Content starts

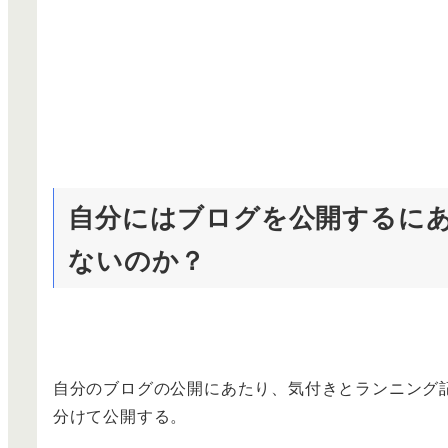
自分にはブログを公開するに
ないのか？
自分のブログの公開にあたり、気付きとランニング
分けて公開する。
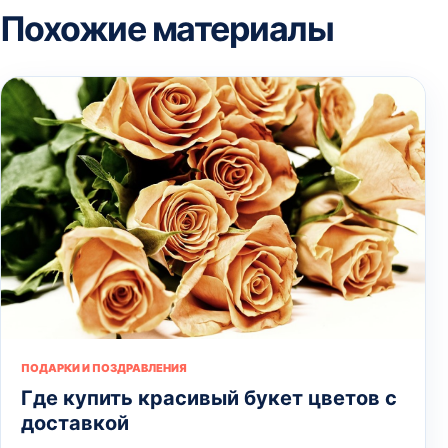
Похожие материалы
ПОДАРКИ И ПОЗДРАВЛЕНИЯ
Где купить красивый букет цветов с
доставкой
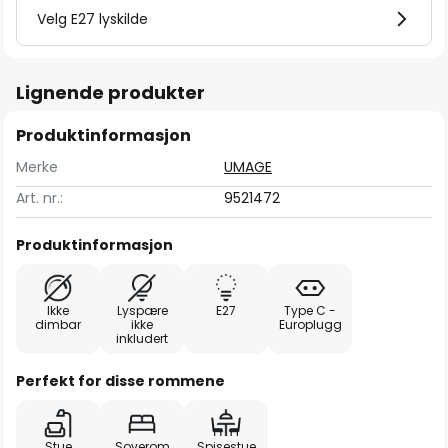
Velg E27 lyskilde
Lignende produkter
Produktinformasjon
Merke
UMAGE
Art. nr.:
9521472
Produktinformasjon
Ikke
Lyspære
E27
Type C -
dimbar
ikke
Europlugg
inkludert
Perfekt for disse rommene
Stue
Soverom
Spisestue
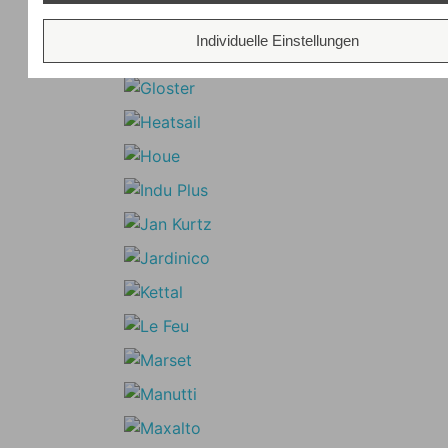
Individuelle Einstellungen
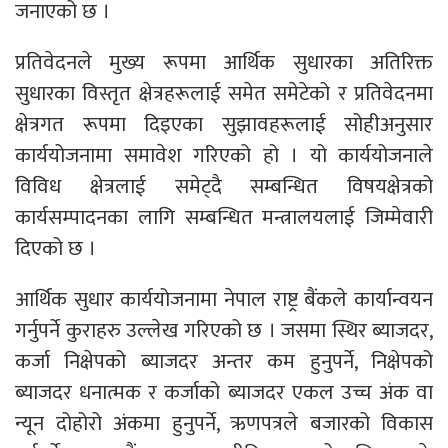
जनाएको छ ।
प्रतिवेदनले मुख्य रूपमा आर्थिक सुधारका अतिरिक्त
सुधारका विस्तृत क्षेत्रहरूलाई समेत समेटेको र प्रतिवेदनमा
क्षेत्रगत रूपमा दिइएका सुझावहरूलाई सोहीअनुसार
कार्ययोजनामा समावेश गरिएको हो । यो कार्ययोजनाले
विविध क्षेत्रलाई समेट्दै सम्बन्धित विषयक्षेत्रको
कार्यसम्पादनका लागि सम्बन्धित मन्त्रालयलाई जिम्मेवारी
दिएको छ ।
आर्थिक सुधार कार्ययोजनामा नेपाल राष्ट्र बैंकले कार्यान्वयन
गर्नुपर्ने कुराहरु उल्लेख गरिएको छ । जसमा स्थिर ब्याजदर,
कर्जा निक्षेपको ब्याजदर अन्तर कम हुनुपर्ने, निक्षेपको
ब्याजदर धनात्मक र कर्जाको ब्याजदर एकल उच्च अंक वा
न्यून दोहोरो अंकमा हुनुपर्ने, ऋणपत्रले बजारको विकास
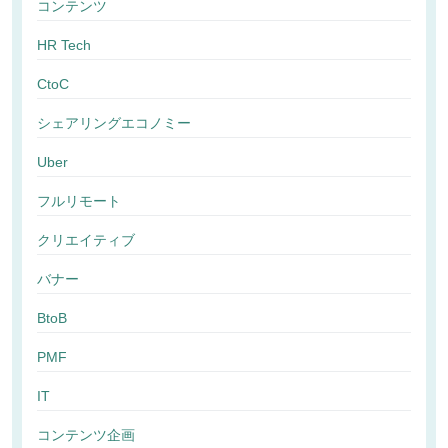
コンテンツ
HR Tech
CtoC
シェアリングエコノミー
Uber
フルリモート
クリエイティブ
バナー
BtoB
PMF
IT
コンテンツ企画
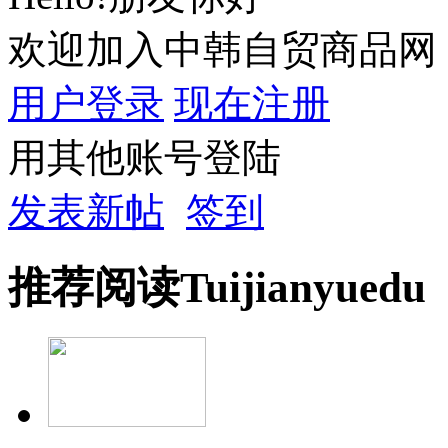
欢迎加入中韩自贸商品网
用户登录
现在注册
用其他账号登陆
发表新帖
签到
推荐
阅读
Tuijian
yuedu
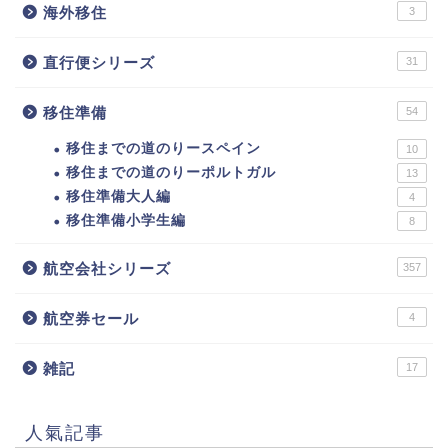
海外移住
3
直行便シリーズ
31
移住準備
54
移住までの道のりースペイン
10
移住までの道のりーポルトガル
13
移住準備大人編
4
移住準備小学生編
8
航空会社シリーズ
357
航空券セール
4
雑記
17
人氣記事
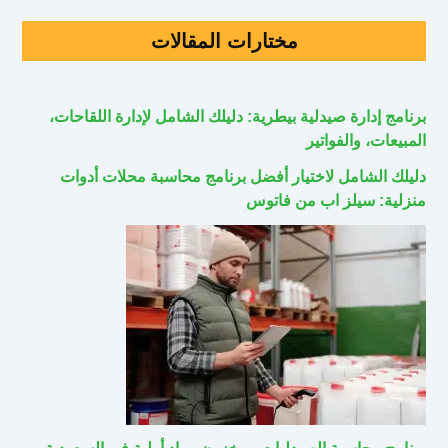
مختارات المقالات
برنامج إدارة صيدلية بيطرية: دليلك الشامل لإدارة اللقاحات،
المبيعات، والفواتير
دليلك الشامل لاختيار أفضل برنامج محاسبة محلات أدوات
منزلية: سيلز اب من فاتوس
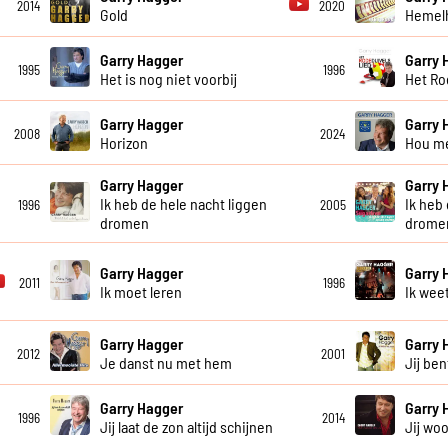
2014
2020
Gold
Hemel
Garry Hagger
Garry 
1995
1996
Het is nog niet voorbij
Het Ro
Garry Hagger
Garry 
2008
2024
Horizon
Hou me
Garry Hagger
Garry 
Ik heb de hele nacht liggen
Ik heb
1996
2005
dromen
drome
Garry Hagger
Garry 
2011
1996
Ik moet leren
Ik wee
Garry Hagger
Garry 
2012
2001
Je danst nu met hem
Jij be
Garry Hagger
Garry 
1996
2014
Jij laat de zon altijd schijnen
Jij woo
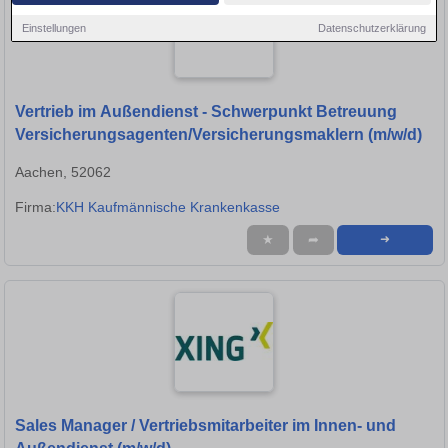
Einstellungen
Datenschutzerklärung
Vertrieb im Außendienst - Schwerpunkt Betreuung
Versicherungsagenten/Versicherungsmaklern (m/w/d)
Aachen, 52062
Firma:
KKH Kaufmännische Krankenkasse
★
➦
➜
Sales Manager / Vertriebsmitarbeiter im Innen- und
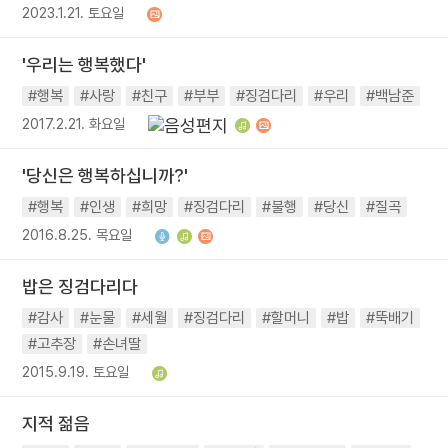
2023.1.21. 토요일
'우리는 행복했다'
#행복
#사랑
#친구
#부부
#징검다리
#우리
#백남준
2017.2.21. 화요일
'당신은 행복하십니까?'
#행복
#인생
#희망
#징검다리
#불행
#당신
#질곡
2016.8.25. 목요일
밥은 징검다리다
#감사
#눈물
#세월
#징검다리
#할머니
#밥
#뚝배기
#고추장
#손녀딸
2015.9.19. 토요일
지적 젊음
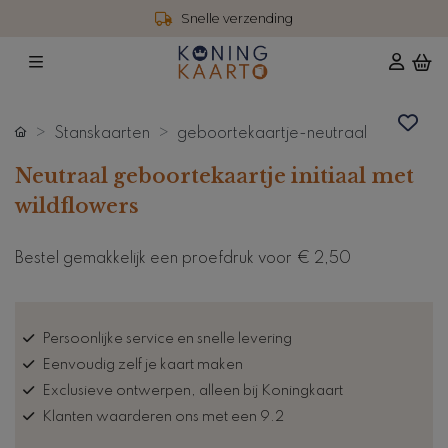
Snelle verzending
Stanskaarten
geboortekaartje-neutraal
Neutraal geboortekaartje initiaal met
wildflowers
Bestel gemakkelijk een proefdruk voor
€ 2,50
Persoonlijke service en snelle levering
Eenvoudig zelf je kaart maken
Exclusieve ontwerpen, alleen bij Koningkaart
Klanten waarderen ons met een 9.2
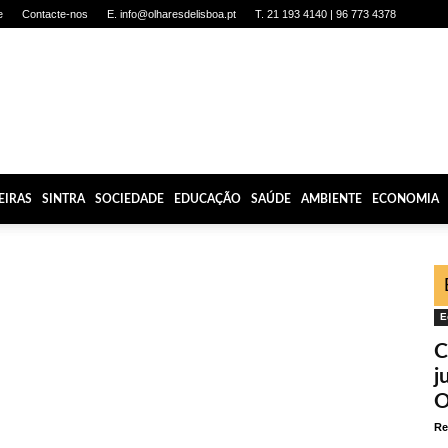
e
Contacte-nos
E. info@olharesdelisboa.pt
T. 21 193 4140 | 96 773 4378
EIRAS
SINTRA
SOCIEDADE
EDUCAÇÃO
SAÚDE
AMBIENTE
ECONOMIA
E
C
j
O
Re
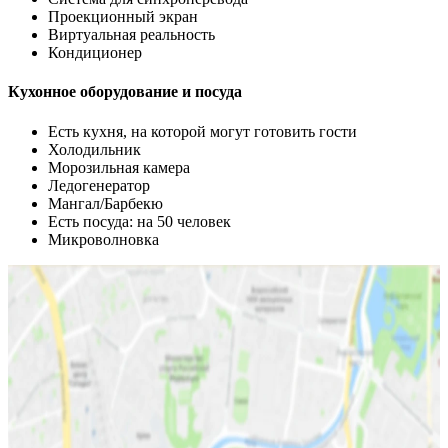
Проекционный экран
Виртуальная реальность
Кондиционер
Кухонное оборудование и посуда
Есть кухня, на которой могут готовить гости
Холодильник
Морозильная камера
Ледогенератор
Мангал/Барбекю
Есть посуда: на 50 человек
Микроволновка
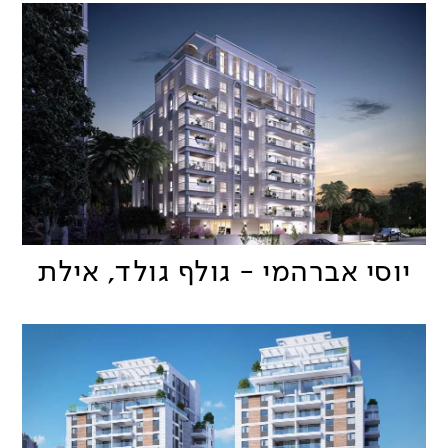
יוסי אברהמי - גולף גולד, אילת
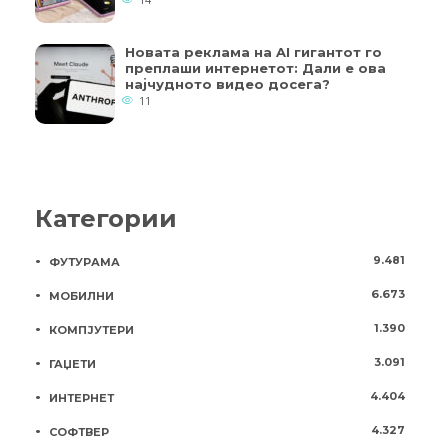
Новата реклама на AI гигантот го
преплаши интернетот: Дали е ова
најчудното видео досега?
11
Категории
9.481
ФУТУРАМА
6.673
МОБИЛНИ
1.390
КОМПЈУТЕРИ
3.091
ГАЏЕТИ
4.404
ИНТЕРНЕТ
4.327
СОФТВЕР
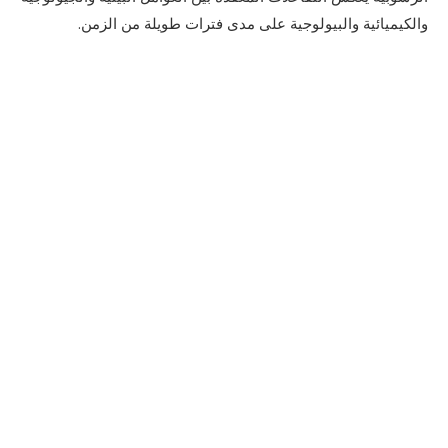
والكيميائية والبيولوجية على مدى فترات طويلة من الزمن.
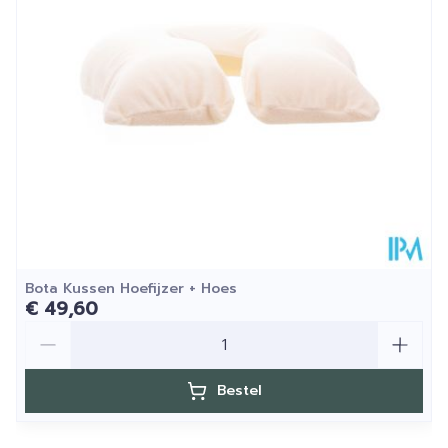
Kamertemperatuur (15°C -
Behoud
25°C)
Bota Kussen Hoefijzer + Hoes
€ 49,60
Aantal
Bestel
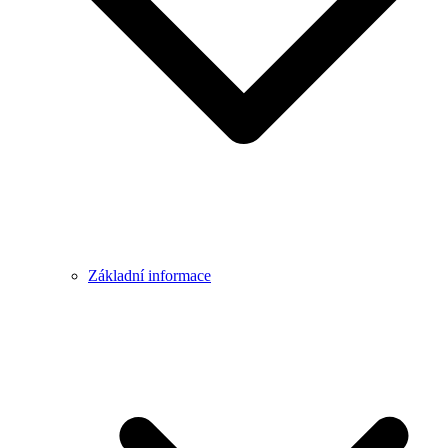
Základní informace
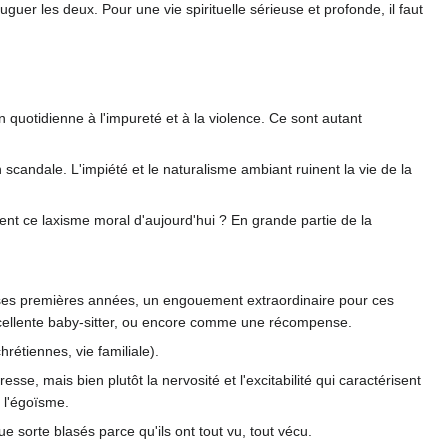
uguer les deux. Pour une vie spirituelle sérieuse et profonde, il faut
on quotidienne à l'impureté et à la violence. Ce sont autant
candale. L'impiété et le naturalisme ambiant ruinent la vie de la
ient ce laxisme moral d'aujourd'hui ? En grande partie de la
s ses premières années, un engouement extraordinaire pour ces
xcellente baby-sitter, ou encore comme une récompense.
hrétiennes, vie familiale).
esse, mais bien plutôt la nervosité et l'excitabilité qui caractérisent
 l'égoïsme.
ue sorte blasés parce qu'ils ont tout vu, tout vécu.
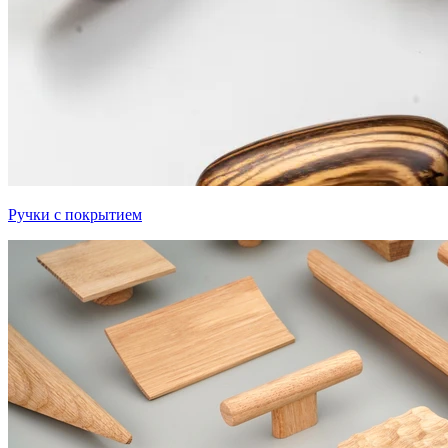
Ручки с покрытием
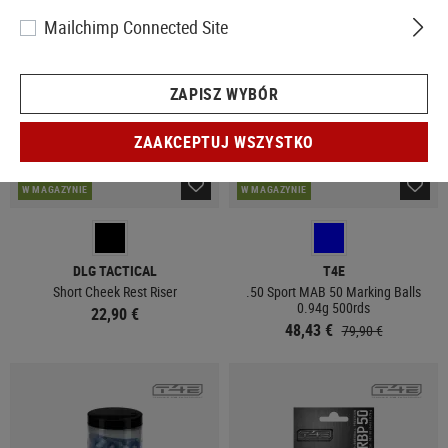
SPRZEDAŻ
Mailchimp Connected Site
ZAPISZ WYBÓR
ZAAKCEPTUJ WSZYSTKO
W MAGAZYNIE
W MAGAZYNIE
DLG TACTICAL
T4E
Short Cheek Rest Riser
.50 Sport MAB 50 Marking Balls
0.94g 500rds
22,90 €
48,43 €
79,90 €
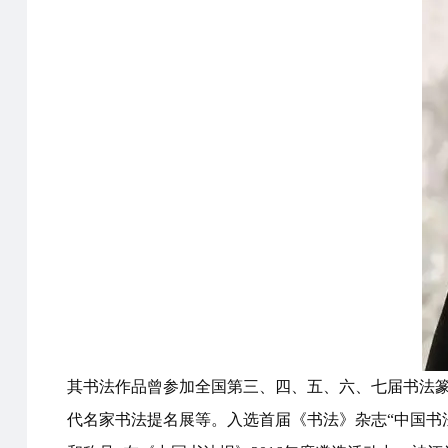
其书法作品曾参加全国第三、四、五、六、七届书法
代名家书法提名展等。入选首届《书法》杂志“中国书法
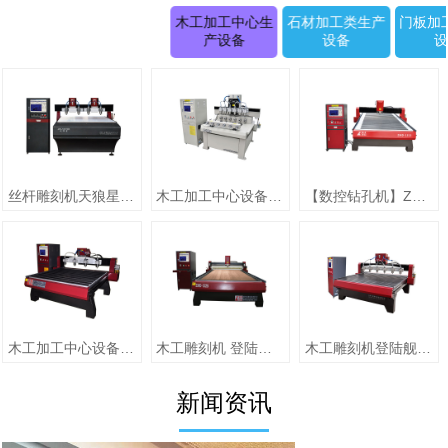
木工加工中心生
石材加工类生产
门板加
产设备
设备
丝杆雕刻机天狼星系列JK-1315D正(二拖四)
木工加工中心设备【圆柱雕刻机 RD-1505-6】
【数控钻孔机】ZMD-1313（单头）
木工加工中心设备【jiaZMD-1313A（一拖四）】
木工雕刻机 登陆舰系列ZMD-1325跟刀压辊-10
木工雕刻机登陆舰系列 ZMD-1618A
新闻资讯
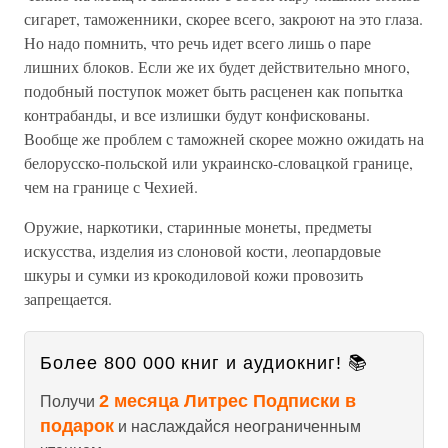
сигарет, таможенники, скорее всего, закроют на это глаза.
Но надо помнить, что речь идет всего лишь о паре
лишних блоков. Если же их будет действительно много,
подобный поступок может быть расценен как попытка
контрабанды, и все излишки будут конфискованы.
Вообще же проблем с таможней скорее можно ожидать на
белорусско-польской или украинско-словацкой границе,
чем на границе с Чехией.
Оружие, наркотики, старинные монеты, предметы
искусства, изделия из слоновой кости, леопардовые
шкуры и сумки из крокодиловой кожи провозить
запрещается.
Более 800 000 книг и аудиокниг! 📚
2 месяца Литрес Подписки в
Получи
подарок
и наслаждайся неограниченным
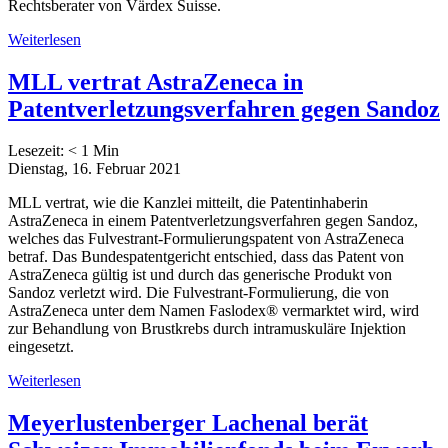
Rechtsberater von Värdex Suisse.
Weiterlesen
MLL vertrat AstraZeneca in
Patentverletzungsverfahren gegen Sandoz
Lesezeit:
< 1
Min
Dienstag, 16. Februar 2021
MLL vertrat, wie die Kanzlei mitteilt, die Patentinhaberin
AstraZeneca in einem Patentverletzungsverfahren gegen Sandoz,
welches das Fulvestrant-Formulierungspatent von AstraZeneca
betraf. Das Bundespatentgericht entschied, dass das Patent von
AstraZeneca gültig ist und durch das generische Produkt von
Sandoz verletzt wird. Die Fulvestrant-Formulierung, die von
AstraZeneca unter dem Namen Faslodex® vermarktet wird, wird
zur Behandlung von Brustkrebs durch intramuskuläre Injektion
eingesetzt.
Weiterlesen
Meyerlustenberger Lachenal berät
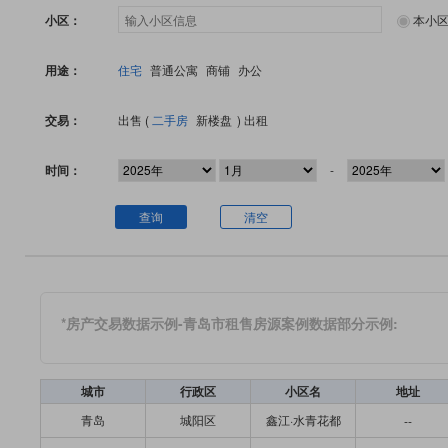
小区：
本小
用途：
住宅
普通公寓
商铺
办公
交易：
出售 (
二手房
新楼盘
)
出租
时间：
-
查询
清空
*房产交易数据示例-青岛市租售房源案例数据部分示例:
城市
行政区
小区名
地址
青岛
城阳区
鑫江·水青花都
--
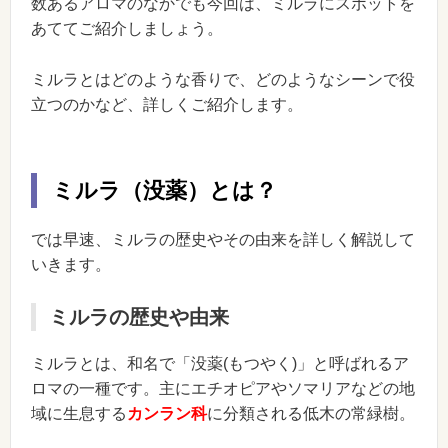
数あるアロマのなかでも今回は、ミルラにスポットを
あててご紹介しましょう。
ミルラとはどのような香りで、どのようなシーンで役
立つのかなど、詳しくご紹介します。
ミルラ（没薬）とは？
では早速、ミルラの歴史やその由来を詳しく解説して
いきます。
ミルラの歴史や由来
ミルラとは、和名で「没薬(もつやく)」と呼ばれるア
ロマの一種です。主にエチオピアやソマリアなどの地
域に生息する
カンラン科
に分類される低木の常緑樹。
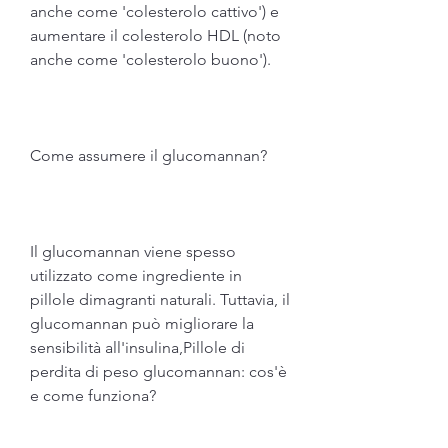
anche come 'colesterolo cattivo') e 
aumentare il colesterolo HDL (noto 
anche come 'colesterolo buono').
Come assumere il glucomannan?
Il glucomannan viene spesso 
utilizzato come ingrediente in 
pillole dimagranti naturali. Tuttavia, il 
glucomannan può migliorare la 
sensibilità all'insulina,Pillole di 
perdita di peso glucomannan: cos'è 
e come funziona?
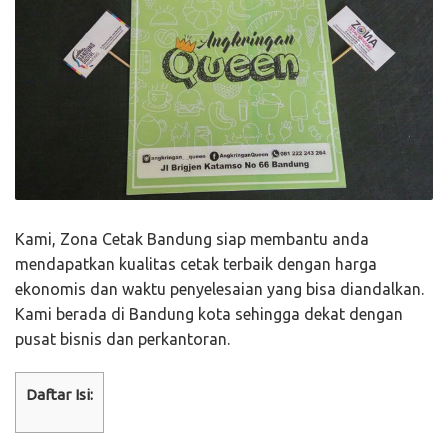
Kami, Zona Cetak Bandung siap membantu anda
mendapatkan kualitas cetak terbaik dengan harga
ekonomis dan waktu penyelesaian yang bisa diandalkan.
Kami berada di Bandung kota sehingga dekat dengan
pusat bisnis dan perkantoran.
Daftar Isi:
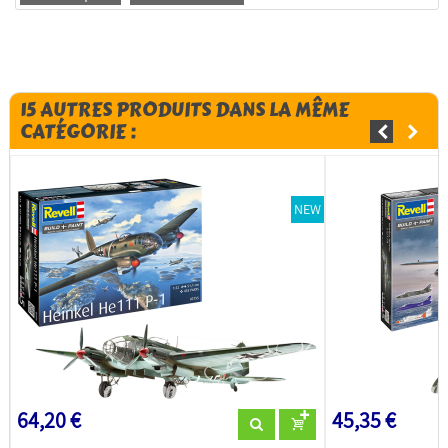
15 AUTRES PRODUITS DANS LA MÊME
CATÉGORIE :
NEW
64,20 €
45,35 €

Content ends

* [Work item]: Reply with the count alone: how many lines of the records contain the string "gegen"?

* [Expected answer]: 2